A machine learning-based diagnostic model for children with autism spectrum disorders complicated with intellectual disability

Chao Song; Zhong-Quan Jiang; Li-Fei Hu; Wen-Hao Li; Xiao-Lin Liu; Yan-Yan Wang; Wen-Yuan Jin; Zhi-Wei Zhu

doi:10.3389/fpsyt.2022.993077

A machine learning-based diagnostic model for children with autism spectrum disorders complicated with intellectual disability

Front Psychiatry. 2022 Sep 21:13:993077. doi: 10.3389/fpsyt.2022.993077. eCollection 2022.

Authors

Chao Song¹, Zhong-Quan Jiang², Li-Fei Hu¹, Wen-Hao Li¹, Xiao-Lin Liu¹, Yan-Yan Wang¹, Wen-Yuan Jin¹, Zhi-Wei Zhu¹

Affiliations

¹ Department of Developmental and Behavioral Pediatrics, The Children's Hospital, Zhejiang University School of Medicine, National Clinical Research Centre for Child Health, Hangzhou, China.
² School of Public Health, Lanzhou University, Lanzhou, China.

Abstract

Background: Early detection of children with autism spectrum disorder (ASD) and comorbid intellectual disability (ID) can help in individualized intervention. Appropriate assessment and diagnostic tools are lacking in primary care. This study aims to explore the applicability of machine learning (ML) methods in diagnosing ASD comorbid ID compared with traditional regression models.
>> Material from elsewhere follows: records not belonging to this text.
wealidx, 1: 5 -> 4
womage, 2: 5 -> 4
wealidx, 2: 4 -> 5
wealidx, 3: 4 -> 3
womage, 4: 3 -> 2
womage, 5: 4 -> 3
Method: From January 2017 to December 2021, 241 children with ASD, with an average age of 6.41 ± 1.96, diagnosed in the Developmental Behavior Department of the Children's Hospital Affiliated with the Medical College of Zhejiang University were included in the analysis. This study trained the traditional diagnostic models of Logistic regression (LR), Support Vector Machine (SVM), and two ensemble learning algorithms [Random Forest (RF) and XGBoost]. Socio-demographic and behavioral observation data were used to distinguish whether autistic children had combined ID. The hyperparameters adjustment uses grid search and 10-fold validation. The Boruta method is used to select variables. The model's performance was evaluated using discrimination, calibration, and decision curve analysis (DCA).
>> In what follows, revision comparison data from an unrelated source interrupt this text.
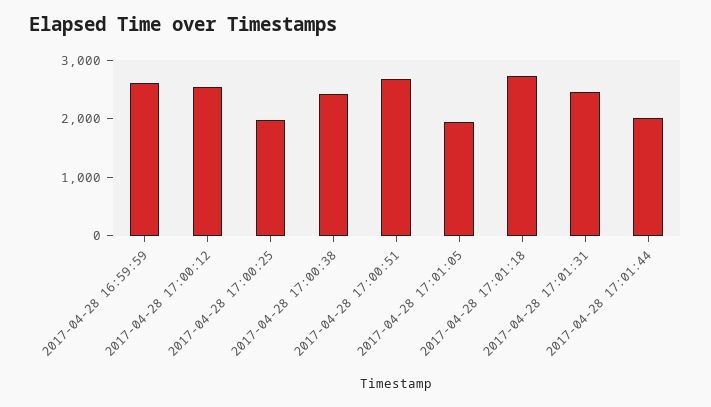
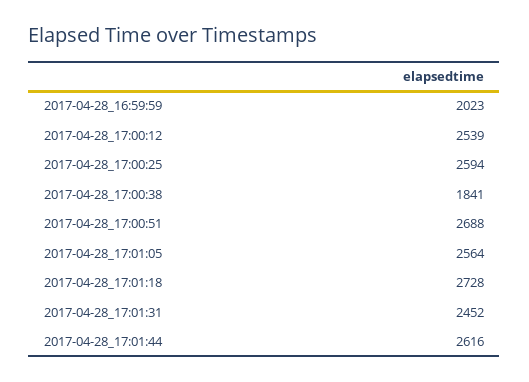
2017-04-28 16:59:59: 2600 -> 2023
2017-04-28 17:00:25: 2000 -> 2594
2017-04-28 17:00:38: 2400 -> 1841
2017-04-28 17:01:05: 2000 -> 2564
2017-04-28 17:01:44: 2000 -> 2616

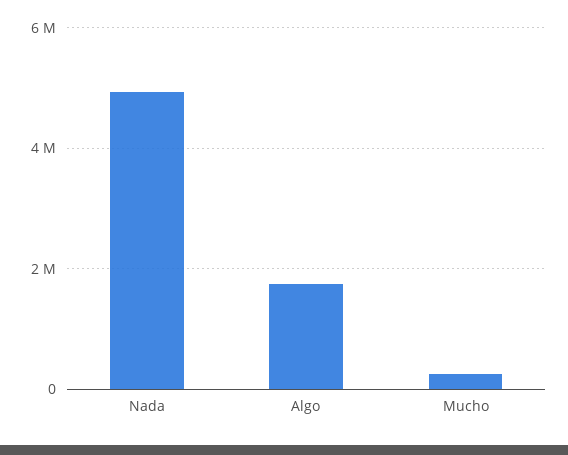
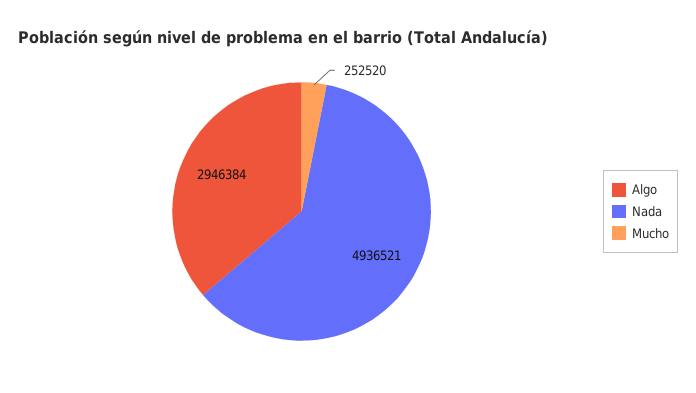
Algo: 1800000 -> 2946384

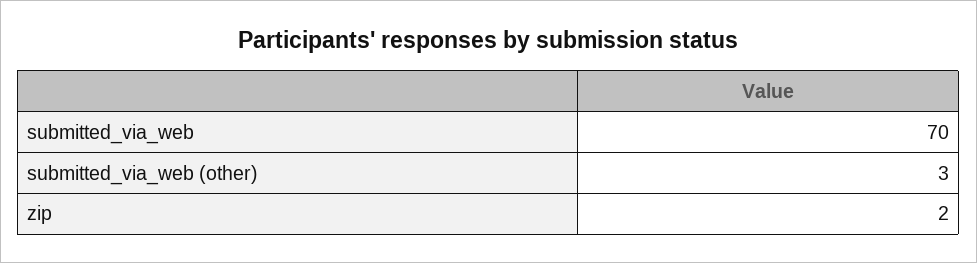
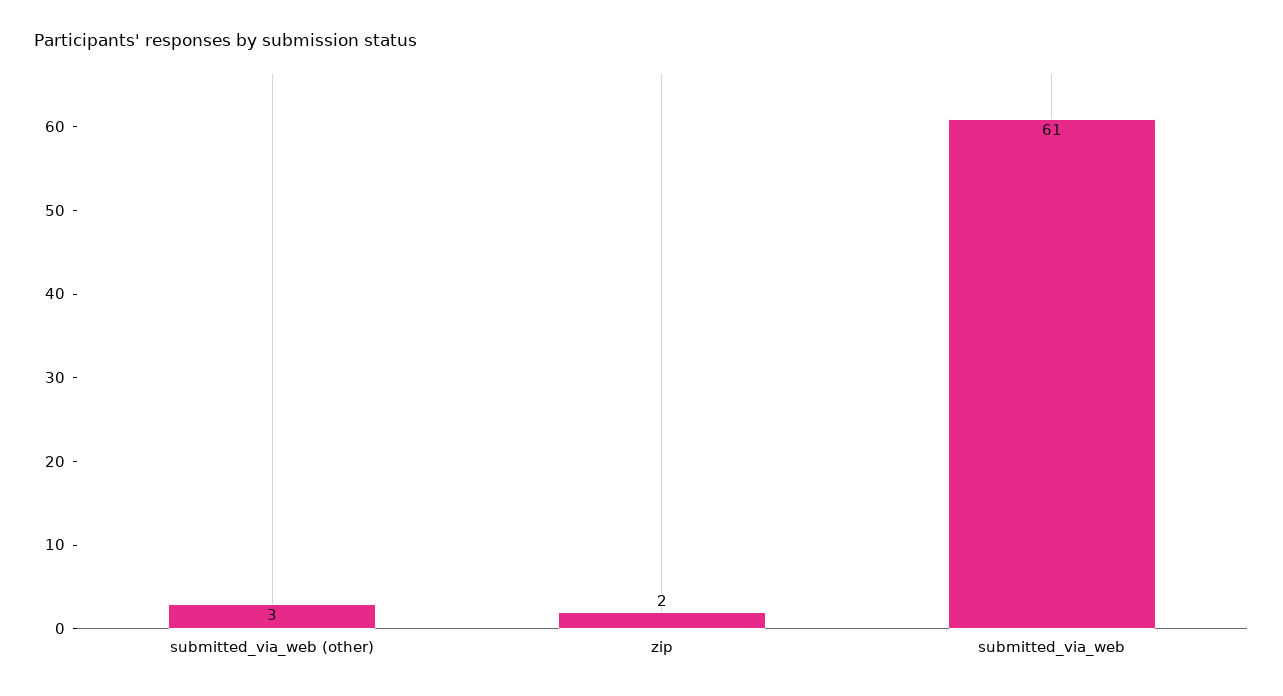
submitted_via_web: 70 -> 61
Result: Among 241 autistic children, 98 (40.66%) were ASD comorbid ID. The four diagnostic models can better distinguish whether autistic children are complicated with ID, and the accuracy of SVM is the highest (0.836); SVM and XGBoost have better accuracy (0.800, 0.838); LR has the best sensitivity (0.939), followed by SVM (0.952). Regarding specificity, SVM, RF, and XGBoost performed significantly higher than LR (0.355). The AUC of ML (SVM, 0.835 [95% CI: 0.747-0.944]; RF, 0.829 [95% CI: 0.738-0.920]; XGBoost, 0.845 [95% CI: 0.734-0.937]) is not different from traditional LR (0.858 [95% CI: 0.770-0.944]). Only SVM observed a good calibration degree. Regarding DCA, LR, and SVM have higher benefits in a wider threshold range.
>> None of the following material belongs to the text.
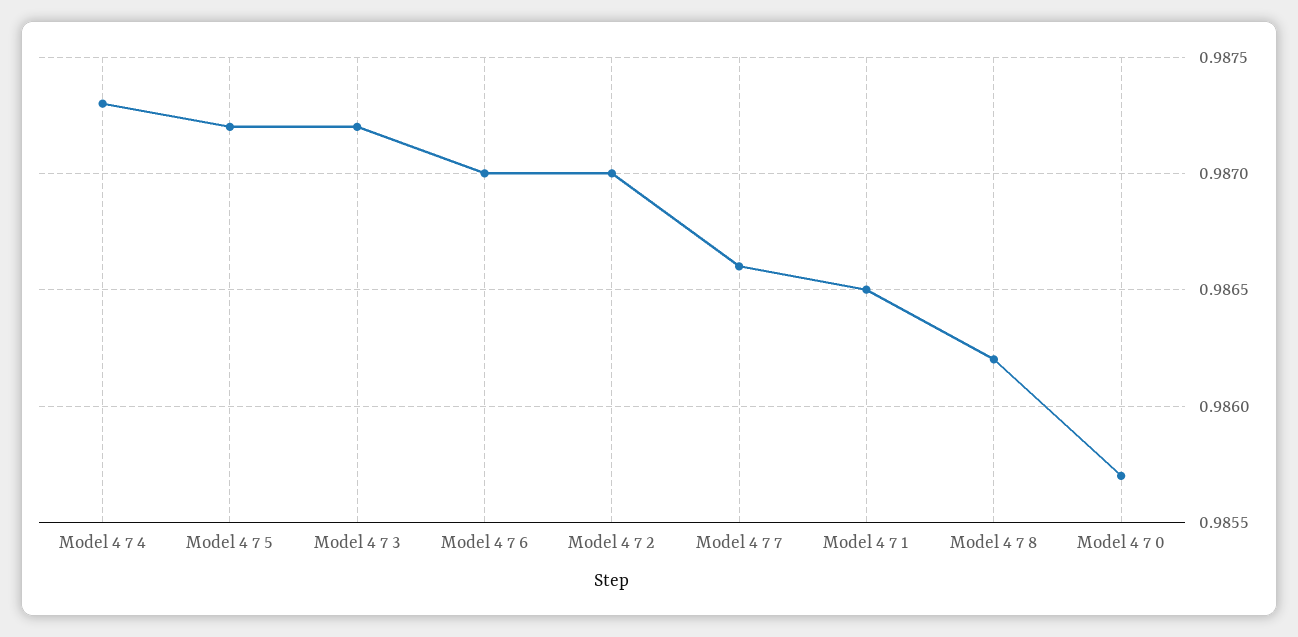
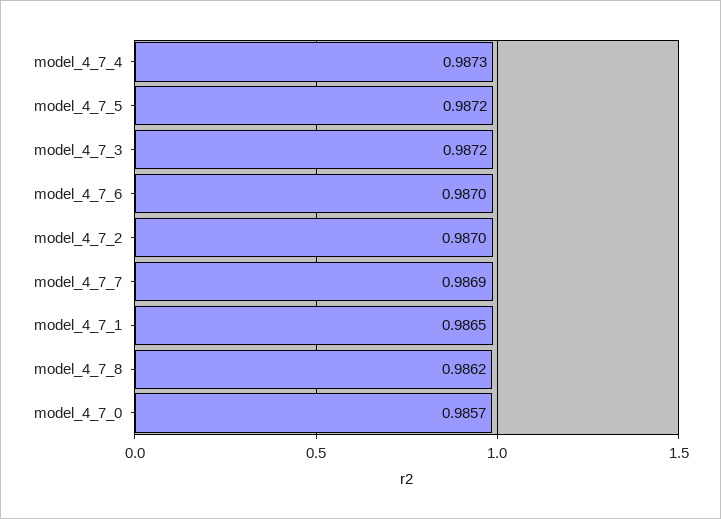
Model 4 7 7: 0.9866 -> 0.9869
Conclusion: Compared to the traditional regression model, ML model based on socio-demographic and behavioral observation data, especially SVM, has a better ability to distinguish whether autistic children are combined with ID.

Keywords: artificial intelligence; autism spectrum disorder; child; diagnostic model; intellectual disability; machine learning.